__TEXTO FORNECIDO__:
......
LM - Precisaríamos de cinco por cento dos votos, o que em qualquer país europeu é relativamente fácil de obter. Neste cenário, se votasse um milhão de pessoas seriam precisos 50 mil votos. É evidente que nas sondagens nem aparecemos. Este é um percurso em que defendemos ideias, e não pessoas. Todos os nossos candidatos têm percursos relevantes em termos ambientais.

QA - Que partidos europeus se poderiam considerar congéneres do MPT?
LM - Quase todos.

QA - Enquanto na Alemanha os Verdes estão no poder, em Portugal ainda não há muito tempo o primeiro-ministro colocava em causa a legitimidade democrática de uma deputada desse partido, em plena Assembleia da República.
LM - Os Verdes são uma criação do PCP, com base no modelo alemão. Não têm nenhuma ligação ao movimento ecologista. E nunca concorreram isoladamente a qualquer eleição.

QA - Como candidato de um partido ecologista às europeias, como é que avalia o papel que estes partidos têm tido na Europa?
LM - Não têm tido muitas oportunidades. Tiveram na França, na Bélgica, tiveram na Alemanha, agora na Letónia, em que o primeiro-ministro é de um partido Verde. Acho que têm tido um papel globalmente positivo. A Alemanha, onde os Verdes estão no Governo, já decidiu abandonar a energia nuclear. Têm tido um papel importante também nas questões da agricultura biológica. Chegaram outros lobbies ao poder. Há neste momento uma frente verde europeia. Há uma federação de partidos verdes europeus, com um programa comum que também se aplica a Portugal.

QA - Há quem diga que a politização desvirtua o movimento ecologista.
LM - De forma nenhuma. O partido político tem uma perspectiva global. Uma associação de defesa do ambiente não está necessariamente preocupada com as pessoas que têm SIDA, ou com o problema do Iraque, ou com o Acordo de Schengen. Um partido tem de estar.
......
__LINHAS DE DADOS__:

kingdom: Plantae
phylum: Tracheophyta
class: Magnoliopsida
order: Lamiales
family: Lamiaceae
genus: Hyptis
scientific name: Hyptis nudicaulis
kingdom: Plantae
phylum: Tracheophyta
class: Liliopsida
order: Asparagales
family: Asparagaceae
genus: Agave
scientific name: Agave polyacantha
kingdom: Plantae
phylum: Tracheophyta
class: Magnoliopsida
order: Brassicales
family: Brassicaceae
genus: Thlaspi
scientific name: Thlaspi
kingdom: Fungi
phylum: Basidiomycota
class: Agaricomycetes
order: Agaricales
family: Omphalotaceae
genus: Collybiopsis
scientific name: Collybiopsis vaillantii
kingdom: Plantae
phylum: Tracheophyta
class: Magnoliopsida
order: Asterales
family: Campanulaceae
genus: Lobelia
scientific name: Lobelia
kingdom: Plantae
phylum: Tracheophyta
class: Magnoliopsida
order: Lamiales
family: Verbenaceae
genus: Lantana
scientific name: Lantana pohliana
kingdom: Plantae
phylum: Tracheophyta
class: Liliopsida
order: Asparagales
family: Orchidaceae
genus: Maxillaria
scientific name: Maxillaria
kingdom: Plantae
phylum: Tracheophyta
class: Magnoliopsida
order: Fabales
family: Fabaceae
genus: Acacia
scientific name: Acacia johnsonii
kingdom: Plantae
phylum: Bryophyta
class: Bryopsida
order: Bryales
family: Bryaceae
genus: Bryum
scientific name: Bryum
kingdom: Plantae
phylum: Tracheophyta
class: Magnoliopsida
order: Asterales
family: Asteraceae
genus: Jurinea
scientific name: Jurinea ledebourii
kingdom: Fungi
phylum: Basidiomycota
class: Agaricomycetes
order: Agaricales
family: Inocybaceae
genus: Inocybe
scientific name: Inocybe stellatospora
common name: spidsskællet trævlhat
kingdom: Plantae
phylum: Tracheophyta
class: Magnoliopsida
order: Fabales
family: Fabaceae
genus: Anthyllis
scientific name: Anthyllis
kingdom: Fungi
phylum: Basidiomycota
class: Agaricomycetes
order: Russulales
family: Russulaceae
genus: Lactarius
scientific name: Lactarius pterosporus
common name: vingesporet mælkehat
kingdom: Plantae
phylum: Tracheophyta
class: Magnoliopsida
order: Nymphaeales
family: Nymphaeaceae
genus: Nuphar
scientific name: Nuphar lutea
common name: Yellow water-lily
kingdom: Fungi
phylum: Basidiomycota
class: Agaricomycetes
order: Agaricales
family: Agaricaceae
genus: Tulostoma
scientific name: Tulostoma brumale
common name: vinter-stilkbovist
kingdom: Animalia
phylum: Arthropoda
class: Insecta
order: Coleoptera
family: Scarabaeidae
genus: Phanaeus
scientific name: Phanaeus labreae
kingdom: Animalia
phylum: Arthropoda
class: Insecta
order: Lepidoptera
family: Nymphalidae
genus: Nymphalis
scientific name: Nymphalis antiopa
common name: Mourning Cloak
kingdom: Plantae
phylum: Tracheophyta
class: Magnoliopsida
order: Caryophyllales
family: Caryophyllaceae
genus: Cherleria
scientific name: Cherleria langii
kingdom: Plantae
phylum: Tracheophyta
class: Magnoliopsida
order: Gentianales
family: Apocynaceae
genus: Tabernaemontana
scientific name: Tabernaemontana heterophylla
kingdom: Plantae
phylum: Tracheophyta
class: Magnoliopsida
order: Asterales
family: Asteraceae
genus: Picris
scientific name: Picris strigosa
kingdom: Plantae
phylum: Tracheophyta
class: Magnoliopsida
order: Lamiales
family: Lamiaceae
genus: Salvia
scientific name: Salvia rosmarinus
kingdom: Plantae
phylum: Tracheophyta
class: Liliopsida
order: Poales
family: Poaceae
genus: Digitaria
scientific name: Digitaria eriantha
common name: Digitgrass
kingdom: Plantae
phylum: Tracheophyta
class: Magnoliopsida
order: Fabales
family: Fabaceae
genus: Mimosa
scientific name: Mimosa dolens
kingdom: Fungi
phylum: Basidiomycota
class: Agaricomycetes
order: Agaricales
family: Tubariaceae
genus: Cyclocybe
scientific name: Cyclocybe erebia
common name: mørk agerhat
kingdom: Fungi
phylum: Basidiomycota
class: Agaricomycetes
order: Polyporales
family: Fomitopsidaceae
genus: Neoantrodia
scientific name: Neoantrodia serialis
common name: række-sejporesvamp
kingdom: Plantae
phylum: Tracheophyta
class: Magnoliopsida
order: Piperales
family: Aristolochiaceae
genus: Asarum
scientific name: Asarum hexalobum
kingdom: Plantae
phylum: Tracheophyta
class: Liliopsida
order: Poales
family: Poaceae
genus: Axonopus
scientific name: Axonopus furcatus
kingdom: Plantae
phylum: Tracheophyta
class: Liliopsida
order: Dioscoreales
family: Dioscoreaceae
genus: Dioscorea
......
__TAREFAS E EXERCÍCIOS__:
1. Traduza para inglês a seguinte frase da entrevista sobre os partidos ecologistas: "A Alemanha, onde os Verdes estão no Governo, já decidiu abandonar a energia nuclear."
2. Transcreva da entrevista sobre os partidos ecologistas o trecho entre "QA - Enquanto" e "tido na Europa?", ambos incluídos.
3. Dê seguimento à entrevista sobre os partidos ecologistas a partir da última frase apresentada.

__RESULTADOS DAS TAREFAS__:
1. Germany, where the Greens are in government, has already decided to abandon nuclear energy.

2.
QA - Enquanto na Alemanha os Verdes estão no poder, em Portugal ainda não há muito tempo o primeiro-ministro colocava em causa a legitimidade democrática de uma deputada desse partido, em plena Assembleia da República.
LM - Os Verdes são uma criação do PCP, com base no modelo alemão. Não têm nenhuma ligação ao movimento ecologista. E nunca concorreram isoladamente a qualquer eleição.

QA - Como candidato de um partido ecologista às europeias, como é que avalia o papel que estes partidos têm tido na Europa?

3.
QA - Portugal tem inúmeros processos no Tribunal Europeu por não transpor directivas ou por não cumprir normas ambientais. Que papel é que a União Europeia tem tido na aplicação de políticas mais amigas do ambiente no país?
LM - As poucas políticas ambientais que Portugal tem tido são resultado de políticas comunitárias. Não podemos pensar que a Europa é uma máquina que se limita a debitar dinheiro, e que não há em contrapartida regras para cumprir. No caso das Salinas do Samouco, o Governo praticamente ajoelhou-se quando pediu às associações ambientalistas que não fizessem queixa à Comissão Europeia, tivemos 15 ou 16 horas reunidos. O caso do LIFE é dramático, e demonstra a incapacidade do Estado português para assumir os seus compromissos. Até ao fim do mês o Instituto [de Conservação da Natureza - ICN] tem de provar que é capaz de ser um interlocutor válido para o LIFE. Este Governo quis extinguir o ICN. Como não foi capaz, está a estrangulá-lo financeiramente e a retirar-lhe competências.

QA - Depois da tragédia do Verão de 2003, como avalia as medidas de prevenção de fogos florestais para este ano?
LM - Como o secretário de Estado das Florestas - um anti-ambientalista de primeira que defende que o Ministério do Ambiente não tinha nenhuma razão de existir - não tinha financiamento, o primeiro-ministro inventou-lhe a ecotaxa. As verbas que podiam servir para criar ciclovias ou financiar os transportes públicos e o caminho de ferro estão a servir para combater os incêndios. Quando não há nenhuma relação directa. Portugal não é um país florestal, mas sim agro-florestal. Aquilo que aconteceu era mais do que óbvio. Defendeu-se em tempos que era através do pinheiro bravo que se ia recuperar os solos degradados do país. A seguir ao pinheiro veio o deserto. Essa grande mancha florestal, a maior da Europa ocidental, ardeu numa noite. O país é agro-florestal: tem pinheiros, sobreiros, pode ter eucaliptos... As grandes florestas estão nos países do Norte ou nas regiões tropicais, onde não ardem. Aqui tem de haver floresta e pecuária. Temos um país onde as pessoas são impedidas de entrar no campo. Por todo o lado se vê: proibido passear, proibido apanhar cogumelos. É preciso devolver os cidadãos ao campo, com responsabilidade. As grandes propriedades, detidas por sociedades agrárias que vêm das cidades, impedem as pessoas de viver no campo.

QA - O direito à não-caça foi criado recentemente em Portugal, e o Luís Marques distinguiu-se na sua defesa.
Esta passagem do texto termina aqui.